Köylüyü köyünde “yaşayamaz” duruma getirir, kırsalda yaşamı zorlaştırır, ekim alanlarından “kentlinin efendisini” çıkarırsanız/ üretme zorluklarına göz yumarsanız/ umursamazsanız olacağı budur! Salçada kiremit tozu, peynirde aklı gelmeyen “tağşişler”, kıymanın içinde istenmeyen karışımlar, balda şekerli su, zeytin yağında özelliğini bozan girdiler… İnsanların “alım gücünün” büsbütün kevgire döndüğü bir süreçte bunun önüne geçemezsiniz!
***
Google üzerinden “şikayet var” diye arar, orada küçük bir gezinti yaparsanız, Tarım Kredi Kooperatiflerinden alınan bazı ürünlerde de “taklit ve tağşiş” olanlardan şikayetlerin olduğunu göreceksiniz! Bir tüketici, zeytinyağında yaşadıklarının ardından “tarım kooperatiflerinin sattığı bütün ürünlere artık kuşku ile bakıyorum” diye yazmış! Bir başkası, kooperatiften aldığı bir doğal zeytinyağlı sabun için "kullanmaya başlar başlamaz vücudumuzda öyle bir koku oluştu ki, hayvan kokusu mu dersiniz, ne derseniz deyin” diye yaşadıklarını anlatmış! Yine bir başkası "asla gerçek zeytinyağı değil, yemeklere lezzet vermiyor, mideme ağrı yaptı” diyerek sağlık sorunları yaşadığından söz ediyor! Peki, biz kime güveneceğiz?
***
Şu an bile piyasada, sosyal medyada, televizyonun ilerleyen kanallarında yirmi kilo zeytin yağının ikibin liraya, beş kilo balın bin liraya, beş kilo sucuğun bin liraya, on kilo peynirin binbeşyüz liraya satıldığına tanık olacaksınız! Üstelik adresleri, telefon numaraları da var; bir de kargo kendilerinden!

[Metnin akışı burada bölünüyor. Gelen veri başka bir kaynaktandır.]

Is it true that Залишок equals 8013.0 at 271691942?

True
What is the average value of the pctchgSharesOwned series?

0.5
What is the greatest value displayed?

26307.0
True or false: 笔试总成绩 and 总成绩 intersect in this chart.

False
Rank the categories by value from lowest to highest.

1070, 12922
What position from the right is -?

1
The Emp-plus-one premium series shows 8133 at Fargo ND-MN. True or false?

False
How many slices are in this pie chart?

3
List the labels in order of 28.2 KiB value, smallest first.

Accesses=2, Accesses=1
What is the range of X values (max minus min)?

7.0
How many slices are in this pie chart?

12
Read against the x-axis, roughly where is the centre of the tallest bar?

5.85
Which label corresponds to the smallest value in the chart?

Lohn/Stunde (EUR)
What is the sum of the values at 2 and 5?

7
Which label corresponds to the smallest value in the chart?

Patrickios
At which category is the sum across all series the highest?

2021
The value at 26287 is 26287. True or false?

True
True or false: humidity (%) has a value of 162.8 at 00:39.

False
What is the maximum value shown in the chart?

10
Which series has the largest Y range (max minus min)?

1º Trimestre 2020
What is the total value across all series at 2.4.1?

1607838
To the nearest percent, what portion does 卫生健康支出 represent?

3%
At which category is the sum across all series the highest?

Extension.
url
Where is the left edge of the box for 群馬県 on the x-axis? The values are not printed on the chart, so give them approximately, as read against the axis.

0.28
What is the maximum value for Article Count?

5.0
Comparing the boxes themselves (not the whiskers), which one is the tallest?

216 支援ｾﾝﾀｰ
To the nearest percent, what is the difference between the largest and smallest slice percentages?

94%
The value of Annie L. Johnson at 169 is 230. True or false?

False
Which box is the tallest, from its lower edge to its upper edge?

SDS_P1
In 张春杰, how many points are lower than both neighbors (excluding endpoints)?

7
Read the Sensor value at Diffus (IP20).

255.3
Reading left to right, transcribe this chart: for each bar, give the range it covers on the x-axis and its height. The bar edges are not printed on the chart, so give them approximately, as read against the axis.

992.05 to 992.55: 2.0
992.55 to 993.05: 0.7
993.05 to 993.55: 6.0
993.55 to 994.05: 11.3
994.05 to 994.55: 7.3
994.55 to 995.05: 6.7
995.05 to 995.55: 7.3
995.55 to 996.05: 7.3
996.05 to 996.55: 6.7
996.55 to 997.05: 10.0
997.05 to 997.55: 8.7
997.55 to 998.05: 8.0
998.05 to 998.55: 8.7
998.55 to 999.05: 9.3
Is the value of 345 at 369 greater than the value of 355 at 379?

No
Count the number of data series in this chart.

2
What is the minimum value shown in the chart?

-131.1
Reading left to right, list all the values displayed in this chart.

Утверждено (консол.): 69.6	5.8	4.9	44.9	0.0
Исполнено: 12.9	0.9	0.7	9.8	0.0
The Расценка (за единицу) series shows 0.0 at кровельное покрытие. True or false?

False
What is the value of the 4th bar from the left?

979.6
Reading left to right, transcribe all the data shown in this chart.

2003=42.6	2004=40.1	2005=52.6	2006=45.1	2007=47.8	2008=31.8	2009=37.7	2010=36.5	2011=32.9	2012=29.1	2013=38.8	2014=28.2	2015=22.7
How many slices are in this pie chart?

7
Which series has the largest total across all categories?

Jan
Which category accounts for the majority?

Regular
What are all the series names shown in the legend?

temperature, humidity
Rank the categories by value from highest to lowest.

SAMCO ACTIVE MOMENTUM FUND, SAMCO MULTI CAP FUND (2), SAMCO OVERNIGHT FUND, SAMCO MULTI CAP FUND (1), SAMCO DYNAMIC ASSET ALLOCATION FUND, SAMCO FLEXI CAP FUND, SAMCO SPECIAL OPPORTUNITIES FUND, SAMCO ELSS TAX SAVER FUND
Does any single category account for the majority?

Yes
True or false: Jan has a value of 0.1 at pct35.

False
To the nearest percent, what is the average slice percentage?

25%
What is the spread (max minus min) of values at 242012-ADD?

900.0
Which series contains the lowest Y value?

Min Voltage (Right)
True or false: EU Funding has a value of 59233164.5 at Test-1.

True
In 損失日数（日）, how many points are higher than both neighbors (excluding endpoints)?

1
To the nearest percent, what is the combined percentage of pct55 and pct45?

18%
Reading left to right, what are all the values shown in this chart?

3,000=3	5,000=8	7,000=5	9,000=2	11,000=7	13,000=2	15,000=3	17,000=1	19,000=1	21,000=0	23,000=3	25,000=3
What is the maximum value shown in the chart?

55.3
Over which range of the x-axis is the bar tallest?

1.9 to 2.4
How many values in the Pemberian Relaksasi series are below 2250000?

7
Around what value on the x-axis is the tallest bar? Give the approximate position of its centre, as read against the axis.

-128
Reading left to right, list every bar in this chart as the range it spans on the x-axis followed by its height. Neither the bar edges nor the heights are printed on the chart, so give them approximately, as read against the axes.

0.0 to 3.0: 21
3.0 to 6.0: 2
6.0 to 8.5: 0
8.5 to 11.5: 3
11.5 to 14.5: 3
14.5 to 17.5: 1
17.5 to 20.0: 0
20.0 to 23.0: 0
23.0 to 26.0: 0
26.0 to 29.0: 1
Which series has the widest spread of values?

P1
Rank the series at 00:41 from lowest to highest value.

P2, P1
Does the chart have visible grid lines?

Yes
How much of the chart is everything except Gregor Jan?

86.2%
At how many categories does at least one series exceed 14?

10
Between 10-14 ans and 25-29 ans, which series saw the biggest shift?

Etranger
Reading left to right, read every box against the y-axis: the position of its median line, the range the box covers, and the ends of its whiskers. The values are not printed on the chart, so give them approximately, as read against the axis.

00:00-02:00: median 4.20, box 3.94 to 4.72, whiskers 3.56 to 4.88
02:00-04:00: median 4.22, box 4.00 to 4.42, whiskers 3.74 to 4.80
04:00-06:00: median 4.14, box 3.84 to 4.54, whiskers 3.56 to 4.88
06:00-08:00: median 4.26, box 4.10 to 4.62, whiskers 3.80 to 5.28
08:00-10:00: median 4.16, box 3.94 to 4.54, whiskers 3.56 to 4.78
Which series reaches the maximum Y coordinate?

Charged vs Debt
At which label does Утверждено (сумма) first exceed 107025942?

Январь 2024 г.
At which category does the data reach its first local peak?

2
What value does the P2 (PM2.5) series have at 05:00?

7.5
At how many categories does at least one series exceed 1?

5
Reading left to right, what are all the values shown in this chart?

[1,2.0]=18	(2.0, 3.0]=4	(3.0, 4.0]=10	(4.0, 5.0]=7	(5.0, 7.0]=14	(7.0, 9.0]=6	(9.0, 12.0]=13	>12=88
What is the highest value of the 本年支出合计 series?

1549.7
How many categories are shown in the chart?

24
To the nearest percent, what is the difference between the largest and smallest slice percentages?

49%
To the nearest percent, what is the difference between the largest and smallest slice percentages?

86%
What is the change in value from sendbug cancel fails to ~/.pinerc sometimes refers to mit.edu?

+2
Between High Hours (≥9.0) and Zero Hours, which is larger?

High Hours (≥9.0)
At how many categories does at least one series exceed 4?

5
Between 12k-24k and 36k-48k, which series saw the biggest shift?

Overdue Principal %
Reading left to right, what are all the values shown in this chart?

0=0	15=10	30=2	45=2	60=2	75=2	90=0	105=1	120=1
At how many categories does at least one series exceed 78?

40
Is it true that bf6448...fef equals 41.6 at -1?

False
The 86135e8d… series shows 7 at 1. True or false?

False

Fiyatı piyasa fiyatının üçte biri, beşte biri! Bu ürünler kasaplarda, marketlerde, medyada yer aldığına göre, demek ki alıcısı da var; üstelik “açlık sınırı” altında aylıkla yaşamaya zorlanan ülke nüfusunun büyük çoğunluğu… Baksanıza, satanlar arasında kimler yok ki?
***
İnsanlara sağlıksız, “taklit ve tağşiş” ürünler yedirmemenin “ön koşulu” yurttaşları salt “açlık sınırı” üzerine değil, “yoksulluk sınırı” üzerine çıkarmaktan geçer! Bunun için de, önce yurdumuzun doğal varsıllıklarını/ coğrafi yapısını iyi okumak gerek! Bu yurdun insanları, “bu yurdun varsıllıkları içinde doyabilir mi, doyması için ne yapması gerekir” sorusuna yanıt bulmakla başlar! Verimli toprakları var, işleyecek suyu var, işleyecek insan gücü/ bilgisi var, ancak “gıda ürünlerinin” birçoğu dışalımla yapılıyorsa, bunda yanlış var demektir! Kırsalda yaşayan üreten insanlar kentlere göçe zorlanmışsa, bunda “daha büyük” yanlış var demektir! Bu yurdun çiftçisinin/ köylüsünün/ üreticisinin değil, dışalım yapılan ülkelerin çiftçisinin ürettiği ürünleri tüketen bir toplumun “taklit ve tağşiş” ürünler tüketmesi de bizdeki gibi normalleşir!
Düşünsenize; tadı sucuk ya da peynir, ama içinde ne et var ne de süt! Aylık onikibinbeşyüz lira alan emekli bu ürünlerin “tadını” başka nasıl alabilecek; yanıtınızı merak ediyorum!